Despite the availability of SOFR, transitioning from LIBOR to another rate has not been easy given LIBOR’s entrenchment within financial products. In fact, the Federal Reserve utilized LIBOR as the benchmark in its Main Street Lending Program to facilitate timely lending activity during the COVID-19 crisis. Even with the economic hardships and competing business initiatives triggered by COVID-19, the FCA has not suggested it will delay LIBOR’s end date.
Issuers who are evaluating floating rate debt should discuss with their advisers the preferred version of SOFR, how such rate will be calculated and how investors will react. For nonfinancial issuers in particular, a key gating item will be the identification of an entity willing to serve as the calculation agent to determine the SOFR-based rate or the determination of whether the company can calculate the rate. If immediately switching to SOFR is not possible, issuers should (1) immediately implement the ARRC fallback language to account for the discontinuance of LIBOR, (2) consider the inclusion of redemption provisions and/or (3) evaluate alternate structures or rates beyond SOFR. One structural means to facilitate market entry is to utilize a fixed-to-floating rate structure that allows the issuer to redeem the debt securities before the debt flips to a floating rate.

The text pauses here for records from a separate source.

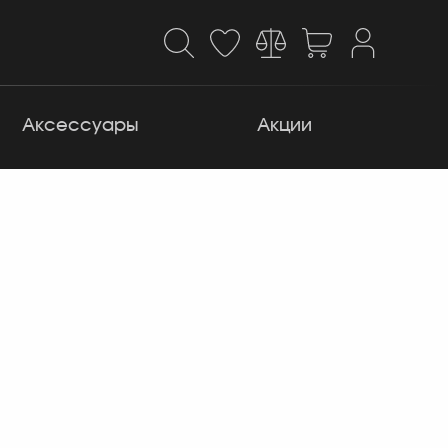
Аксессуары
Акции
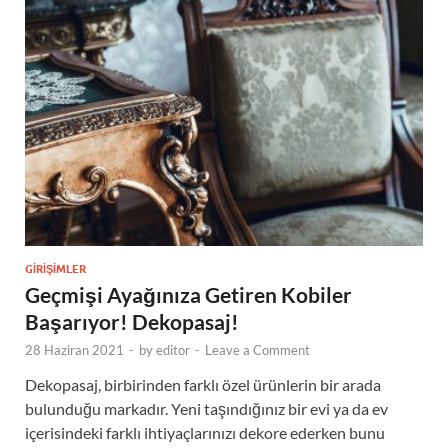
GIRIŞIMLER
Geçmişi Ayağınıza Getiren Kobiler
Başarıyor! Dekopasaj!
28 Haziran 2021
-
by
editor
-
Leave a Comment
Dekopasaj, birbirinden farklı özel ürünlerin bir arada
bulunduğu markadır. Yeni taşındığınız bir evi ya da ev
içerisindeki farklı ihtiyaçlarınızı dekore ederken bunu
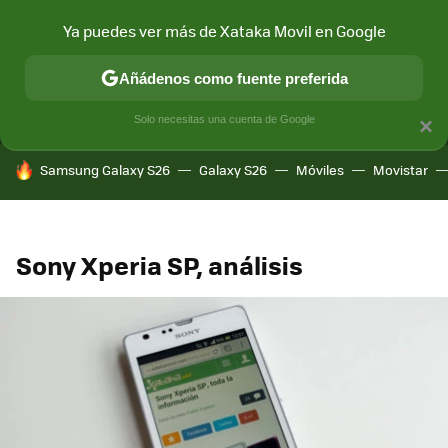
Ya puedes ver más de Xataka Movil en Google
MENÚ
NUEVO
Añádenos como fuente preferida
CONECTIVIDAD
MÓVIL Y SOCIEDAD
APLICACIONES
COM
Solo necesitas una cuenta de Google
×
HOY SE HABLA DE
Samsung Galaxy S26
Galaxy S26
Móviles
Movistar
Sony Xperia SP, análisis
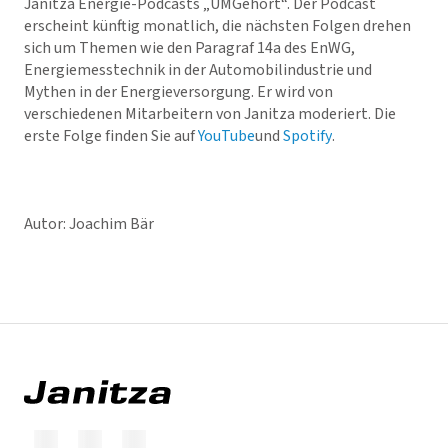
Janitza Energie-Podcasts „UMGehört“. Der Podcast
erscheint künftig monatlich, die nächsten Folgen drehen
sich um Themen wie den Paragraf 14a des EnWG,
Energiemesstechnik in der Automobilindustrie und
Mythen in der Energieversorgung. Er wird von
verschiedenen Mitarbeitern von Janitza moderiert. Die
erste Folge finden Sie auf
YouTube
und
Spotify
.
Autor: Joachim Bär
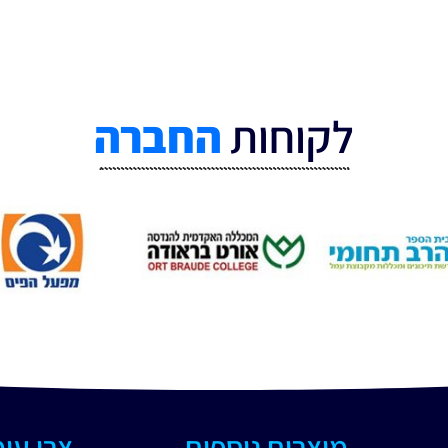
לקוחות
החברה
מוצרים נוספים
צרו עי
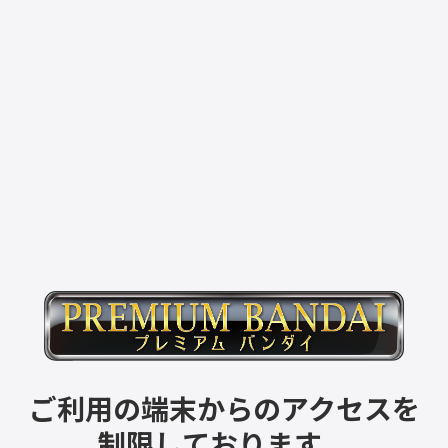
ご利用の端末からのアクセスを
制限しております。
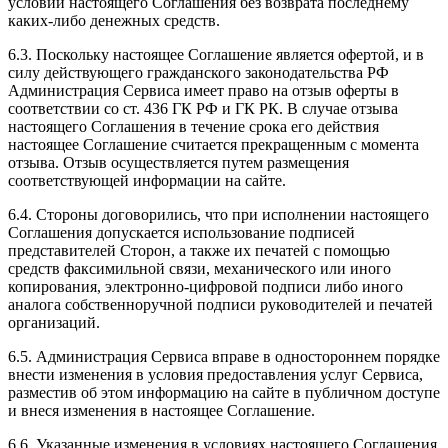
условий настоящего Соглашения без возврата последнему
каких-либо денежных средств.
6.3. Поскольку настоящее Соглашение является офертой, и в
силу действующего гражданского законодательства РФ
Администрация Сервиса имеет право на отзыв оферты в
соответствии со ст. 436 ГК РФ и ГК РК. В случае отзыва
настоящего Соглашения в течение срока его действия
настоящее Соглашение считается прекращенным с момента
отзыва. Отзыв осуществляется путем размещения
соответствующей информации на сайте.
6.4. Стороны договорились, что при исполнении настоящего
Соглашения допускается использование подписей
представителей Сторон, а также их печатей с помощью
средств факсимильной связи, механического или иного
копирования, электронно-цифровой подписи либо иного
аналога собственноручной подписи руководителей и печатей
организаций.
6.5. Администрация Сервиса вправе в одностороннем порядке
внести изменения в условия предоставления услуг Сервиса,
разместив об этом информацию на сайте в публичном доступе
и внеся изменения в настоящее Соглашение.
6.6. Указанные изменения в условиях настоящего Соглашения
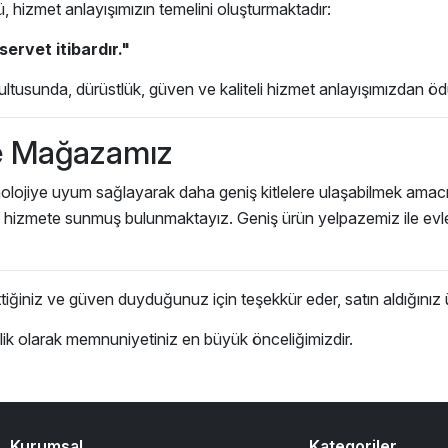
, hizmet anlayışımızın temelini oluşturmaktadır:
ervet itibardır."
ultusunda, dürüstlük, güven ve kaliteli hizmet anlayışımızdan ö
e Mağazamız
nolojiye uyum sağlayarak daha geniş kitlelere ulaşabilmek amac
hizmete sunmuş bulunmaktayız. Geniş ürün yelpazemiz ile evle
ttiğiniz ve güven duyduğunuz için teşekkür eder, satın aldığınız ür
lik olarak memnuniyetiniz en büyük önceliğimizdir.
Kurumsal
Kategoriler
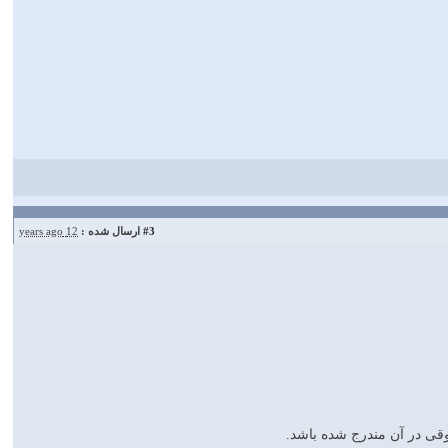
#3
ارسال شده :
12 years ago
قی در آن مندرج شده باشد.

For existing LIBOR-linked debt securities that do not incorporate the ARRC fallback language, issuers should evaluate options to eliminate the debt. The easiest option would be to leverage any existing redemption provision. While redemption is an efficient option, not all debt is issued with a redemption feature or a redemption option exercisable in advance of LIBOR discontinuance, and the redemption price may be unattractive to the issuer. Issuers can then turn to typical liability management transactions, including open market or negotiated repurchases of debt securities, but these approaches require careful orchestration to avoid an inadvertent tender offer. A tender offer or an exchange offer are next in the set of possible tools, but these approaches come with no guarantees for 100% participation and may require premiums to encourage participation. Finally, a consent solicitation to obtain holder consent to amend the terms of LIBOR-linked debt securities is another option that can be combined with a tender offer. However, there is no guarantee that holders will agree to an amendment, particularly if the debt bears a beneficial fixed rate upon LIBOR discontinuance. Ultimately, a number of liability management transactions may need to be stacked together to eliminate LIBOR exposure or a market-based approach to addressing LIBOR may need to be approved by regulators and/or courts.
The pandemic has made 2020 a challenging year for the vast majority of companies. While some have speculated that a so-called “zombie” version of LIBOR could be maintained to support legacy LIBOR debt securities, there can be no assurance that any form of LIBOR will be available after 2021 or that any hold-over would be accepted by the market.